BEGIN Text passage

David Menninger's Analyst Perspectives

Hortonworks Helps IBM Big Data Potential with Hadoop

Written by David Menninger | Sep 4, 2017 4:35:36 PM

Recently Hortonworks announced some significant additions to its products at the DataWorks Summit. These additions reflect the fact that the big data market continues to evolve, as I have previously written.

Along with this evolution, the focus is changing from the technical aspects of storing and managing very large amounts of data to applying analytics to the data to improve business outcomes. This theme underlies one of Hortonworks’ key announcements: the company has partnered with IBM to combine the Hortonworks Data Platform (HDP) with the machine learning capabilities of IBM’s Data Science Experience and IBM Big SQL. In turn IBM will adopt HDP for its Hadoop distribution.

The announcement indicates consolidation in the Hadoop segment of the big data market. As recently as three years ago there were six major vendors offering Hadoop distributions. There currently are just three primary Hadoop distributions: from Hortonworks, Cloudera and MapR. More important than consolidation from my perspective, though, is the broadening of the Hortonworks product line. The new machine learning and data science capabilities address the shift in the overall big data market to include the analytics that businesses need to make sense of big data and improve business outcomes. Our Big Data Analytics Benchmark Research identifies predictive analytics and statistics as the most important types of analytics for big data. I’ve written about the importance of predictive analytics (including machine learning) and we are currently furthering our understanding of this topic with a Dynamic Insights research study. I encourage you to participate.

END Text passage

> [Stated exercise 1]:
Answer these about the Hortonworks article, please:
(a) At what event did Hortonworks announce the additions to its products?
(b) What will IBM adopt for its Hadoop distribution?
(c) Which types of analytics does the Big Data Analytics Benchmark Research identify as most important for big data?
> [Stated exercise 2]: Reproduce the passage of the Hortonworks article that begins at the words "Written by David" and stops after the words "its Hadoop distribution.".

BEGIN Data block

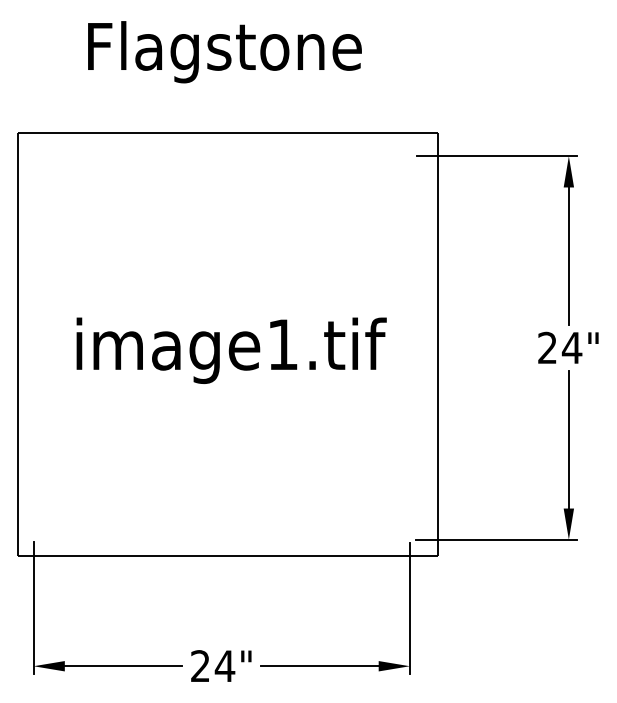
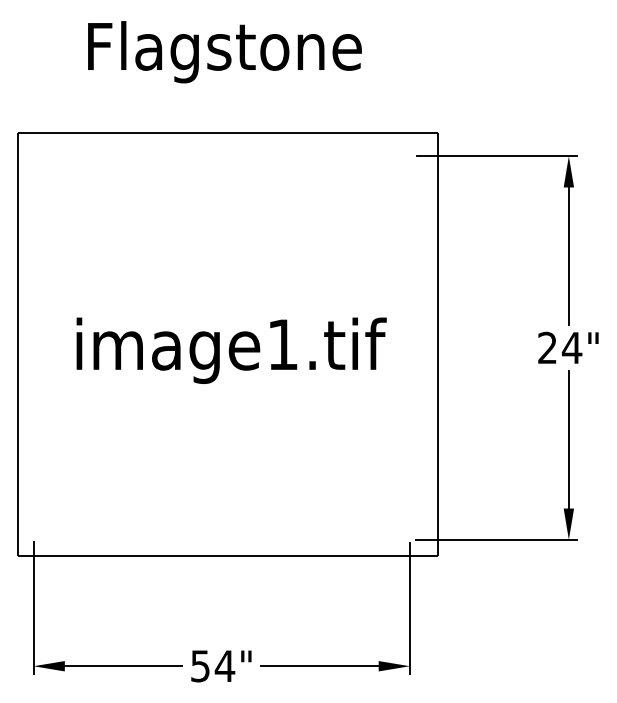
text at (200, 666): 24" -> 54"
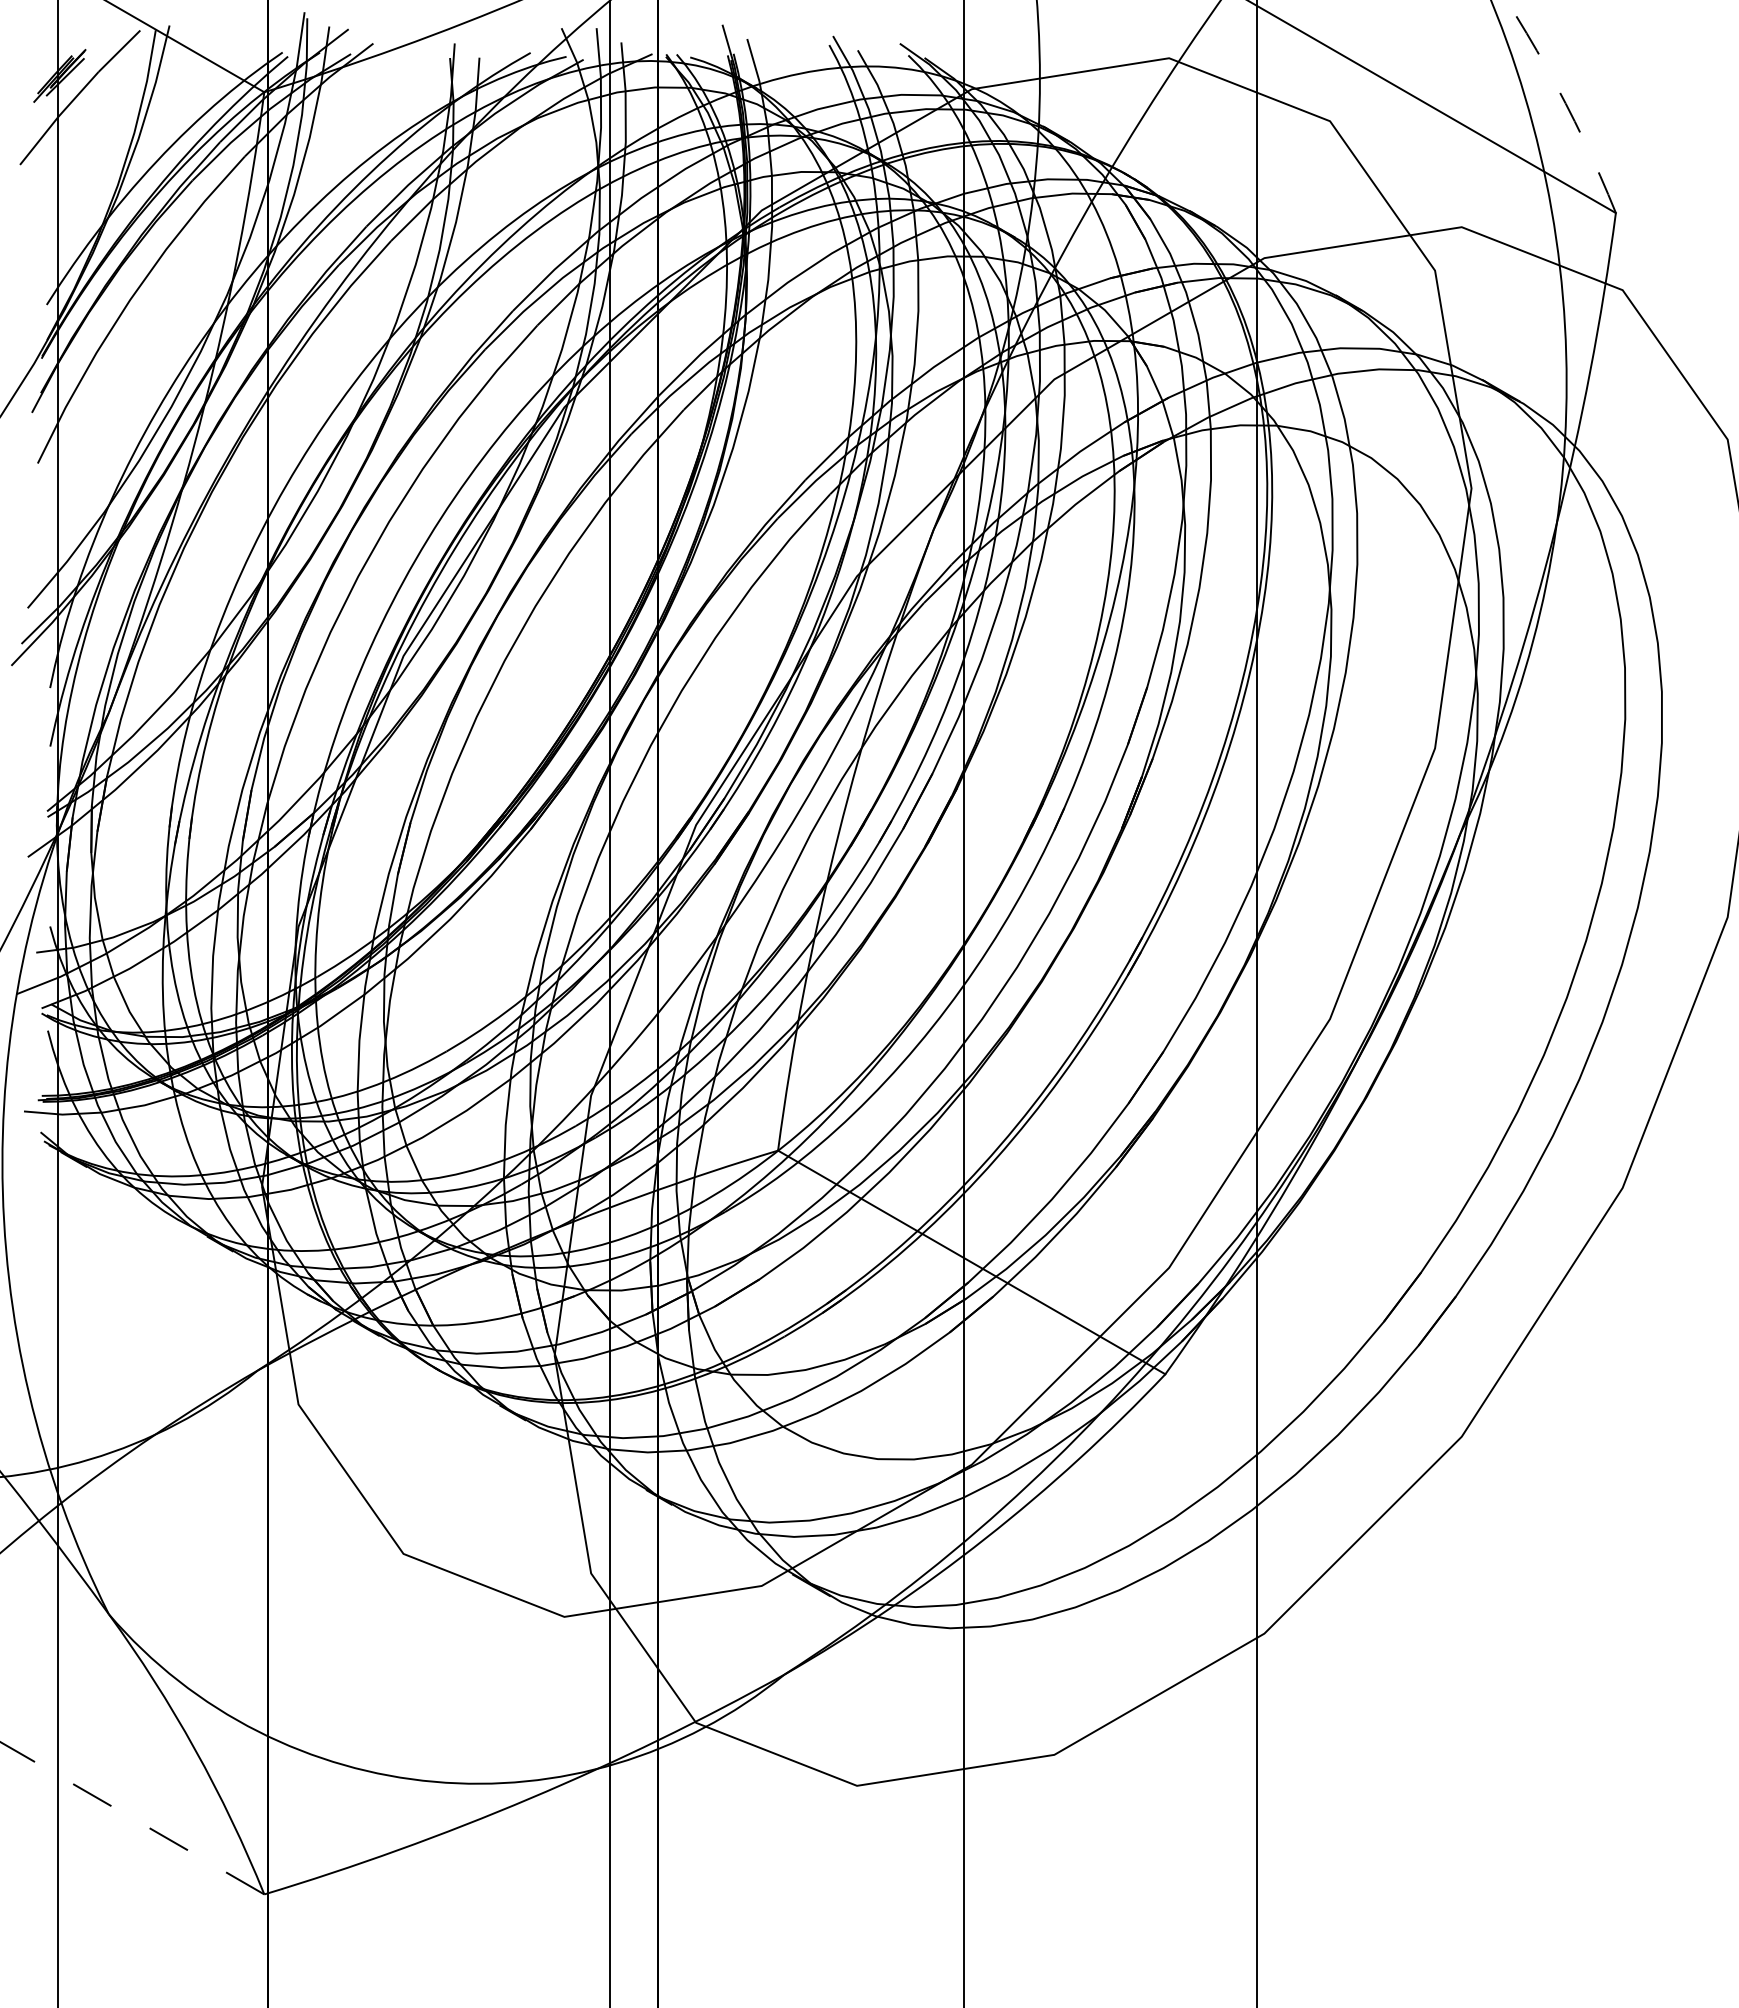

END Data block

> [Correct response 1]:
(a) The DataWorks Summit
(b) The Hortonworks Data Platform (HDP)
(c) Predictive analytics and statistics

> [Correct response 2]:
Written by David Menninger | Sep 4, 2017 4:35:36 PM

Recently Hortonworks announced some significant additions to its products at the DataWorks Summit. These additions reflect the fact that the big data market continues to evolve, as I have previously written.

Along with this evolution, the focus is changing from the technical aspects of storing and managing very large amounts of data to applying analytics to the data to improve business outcomes. This theme underlies one of Hortonworks’ key announcements: the company has partnered with IBM to combine the Hortonworks Data Platform (HDP) with the machine learning capabilities of IBM’s Data Science Experience and IBM Big SQL. In turn IBM will adopt HDP for its Hadoop distribution.